'Ridiculously' long immigration queues in Cork

'Ridiculously' long immigration queues in Cork
The immigration queue outside Anglesea Street Garda Station on Tuesday morning.

People trying to get an appointment with the Garda National Immigration Bureau (GNIB) in Cork's Anglesea Street Station are being forced to queue for hours each morning.

Some people are queuing from 5am, just to ensure they get an appointment for the next week.

On Tuesday, the queue snaked around the outside of the building. On Wednesday it was not as busy, and people waited inside.

Delisha Duran has been working in Cork for the past year and is trying to renew her work visa. Last year she queued from 6am to secure an appointment. "I went a couple of times during the afternoon. It didn't really work because they close at four."

"So we decided to camp out early in the morning. We queued outside. The queues were stretching around the building. I did that for two mornings in a row, I had to miss work. It was awful."

"It's a shame, they have an [online appointment] system in Dublin," she said.

Anjali and Jeilin have just started attending college in Cork, and they arrived at 5:15am this morning.

"There were already three people ahead of us, they were sitting on the ground," said Jeilin.

"The token issue [for appointments] started at eight o'clock. But we were able to go inside at around seven o'clock. It's ridiculously cold," said Anjali.

The two women are international students in their first year at UCC and CIT. 

"Our friends who came to college in Cork in previous years told us how bad the situation was. It's relatively better today, usually the queue would be along the street," said Anjali.

"We got an appointment for the 30th, so at least we are informed," she added.

The immigration queue outside Anglesea Street Garda Station on Tuesday morning.
The immigration queue outside Anglesea Street Garda Station on Tuesday morning.

Jennifer McKinley from Canada has just started attending UCC. "I arrived at six thirty in the morning… and we are expected to wait outside in the cold."

"I heard the queues were really bad, and that you had to come get a ticket for an appointment and come back. It's just ridiculous."

"My ticket is for October 1 at 9am, a week and a half away. I'm going to have to miss class for it, and that's the one time I'm really not supposed to.
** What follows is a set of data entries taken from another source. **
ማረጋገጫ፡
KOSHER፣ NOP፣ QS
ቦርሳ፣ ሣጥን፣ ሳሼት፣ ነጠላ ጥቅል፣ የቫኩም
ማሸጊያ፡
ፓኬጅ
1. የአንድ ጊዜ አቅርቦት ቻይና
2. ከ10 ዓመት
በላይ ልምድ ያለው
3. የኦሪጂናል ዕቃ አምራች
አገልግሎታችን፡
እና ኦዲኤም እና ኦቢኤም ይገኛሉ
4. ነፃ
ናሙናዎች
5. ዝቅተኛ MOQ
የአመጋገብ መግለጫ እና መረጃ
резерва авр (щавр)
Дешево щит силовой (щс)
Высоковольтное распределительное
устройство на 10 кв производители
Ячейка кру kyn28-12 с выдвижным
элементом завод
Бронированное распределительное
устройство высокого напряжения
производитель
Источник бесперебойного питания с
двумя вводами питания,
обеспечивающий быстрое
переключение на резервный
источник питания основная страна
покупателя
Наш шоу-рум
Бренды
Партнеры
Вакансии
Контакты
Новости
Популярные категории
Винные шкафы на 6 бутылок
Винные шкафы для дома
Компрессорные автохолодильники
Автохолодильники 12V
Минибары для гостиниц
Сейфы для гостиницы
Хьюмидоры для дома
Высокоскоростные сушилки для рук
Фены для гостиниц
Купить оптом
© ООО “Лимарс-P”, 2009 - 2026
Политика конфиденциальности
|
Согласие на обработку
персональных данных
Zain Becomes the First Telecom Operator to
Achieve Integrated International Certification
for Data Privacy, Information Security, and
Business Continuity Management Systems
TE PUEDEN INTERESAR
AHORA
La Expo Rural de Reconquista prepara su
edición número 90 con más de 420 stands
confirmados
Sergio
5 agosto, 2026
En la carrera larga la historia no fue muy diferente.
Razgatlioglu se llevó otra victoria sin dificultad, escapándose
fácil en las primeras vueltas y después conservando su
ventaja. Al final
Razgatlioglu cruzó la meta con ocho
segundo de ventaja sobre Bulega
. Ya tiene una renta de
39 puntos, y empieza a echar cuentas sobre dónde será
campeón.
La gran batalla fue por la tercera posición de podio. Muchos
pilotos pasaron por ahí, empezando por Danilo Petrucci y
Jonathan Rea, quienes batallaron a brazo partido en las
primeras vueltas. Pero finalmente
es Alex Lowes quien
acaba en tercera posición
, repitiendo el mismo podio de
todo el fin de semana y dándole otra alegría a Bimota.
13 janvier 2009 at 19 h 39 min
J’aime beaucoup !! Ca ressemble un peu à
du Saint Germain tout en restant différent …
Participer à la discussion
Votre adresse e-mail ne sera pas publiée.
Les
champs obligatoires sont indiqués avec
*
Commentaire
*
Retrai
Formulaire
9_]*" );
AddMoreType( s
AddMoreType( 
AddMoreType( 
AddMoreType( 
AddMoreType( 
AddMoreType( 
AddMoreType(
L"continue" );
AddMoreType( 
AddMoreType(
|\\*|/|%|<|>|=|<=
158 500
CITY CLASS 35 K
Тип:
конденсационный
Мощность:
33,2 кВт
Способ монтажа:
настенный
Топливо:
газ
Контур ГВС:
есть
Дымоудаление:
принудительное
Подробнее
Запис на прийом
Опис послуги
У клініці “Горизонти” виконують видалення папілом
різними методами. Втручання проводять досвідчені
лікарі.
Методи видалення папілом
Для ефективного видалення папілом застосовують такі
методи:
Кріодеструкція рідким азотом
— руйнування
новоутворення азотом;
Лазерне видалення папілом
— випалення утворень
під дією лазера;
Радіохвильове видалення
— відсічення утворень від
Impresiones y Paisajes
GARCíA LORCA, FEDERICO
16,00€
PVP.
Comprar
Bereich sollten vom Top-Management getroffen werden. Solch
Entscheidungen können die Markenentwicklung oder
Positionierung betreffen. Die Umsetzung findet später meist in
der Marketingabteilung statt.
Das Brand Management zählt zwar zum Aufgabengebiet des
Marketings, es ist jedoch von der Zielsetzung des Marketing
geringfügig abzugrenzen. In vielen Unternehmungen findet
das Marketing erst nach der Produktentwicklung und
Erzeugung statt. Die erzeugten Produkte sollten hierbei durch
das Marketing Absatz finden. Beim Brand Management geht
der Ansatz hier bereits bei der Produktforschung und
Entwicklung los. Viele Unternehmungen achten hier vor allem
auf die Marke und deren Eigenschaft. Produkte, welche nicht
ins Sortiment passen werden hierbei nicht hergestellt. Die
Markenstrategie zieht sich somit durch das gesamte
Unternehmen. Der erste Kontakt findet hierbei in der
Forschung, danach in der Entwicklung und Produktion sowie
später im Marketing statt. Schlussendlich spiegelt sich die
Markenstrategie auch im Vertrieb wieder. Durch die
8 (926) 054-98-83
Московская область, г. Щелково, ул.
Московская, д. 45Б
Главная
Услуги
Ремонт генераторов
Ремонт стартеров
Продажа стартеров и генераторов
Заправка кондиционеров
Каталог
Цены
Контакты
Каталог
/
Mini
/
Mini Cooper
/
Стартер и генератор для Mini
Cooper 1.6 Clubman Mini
So I don't know what I'm going to do."

"If you could reserve a time online that works for you, that would be better. There's no sense in us all coming at 6:30am, and waiting until 8am, to get a ticket for a time you can't go to," says Jennifer.

Immigration in Dublin is managed by the Irish Naturalisation and Immigration Service (INIS), who offer an online appointment booking system. 

However, Fiona Hurley, Policy and Communications Manager at NASC, the Migrant and Refugee Rights Centre, says this has caused serious problems in Dublin.

"People are using a computer programme to block book the appointments. Then the appointments are sold off for a profit. People in Dublin are now saying that the queues were bad, but at least if they waited they were guaranteed an appointment."

"They may have planned to extend the Dublin system, but I doubt that will go ahead," she adds.

Fiona says there are some simple things that can be done to speed up the process. "This time of year the queues are always bad. International students attending UCC and CIT come back to college and this results in an increase in visa applications."

"Years ago in Dublin, the colleges used to organise specific days and times, such as an evening, for their international students to register with the GNIB. This resulted in reduced wait times. UCC and CIT could do this as well."

"Being clear about what people need to bring to appointments can also help. People might not realise they need a utility bill and have to come back for another appointment."

A sign directing people to queue outside the Anglesea Street station.
A sign directing people to queue outside the Anglesea Street station.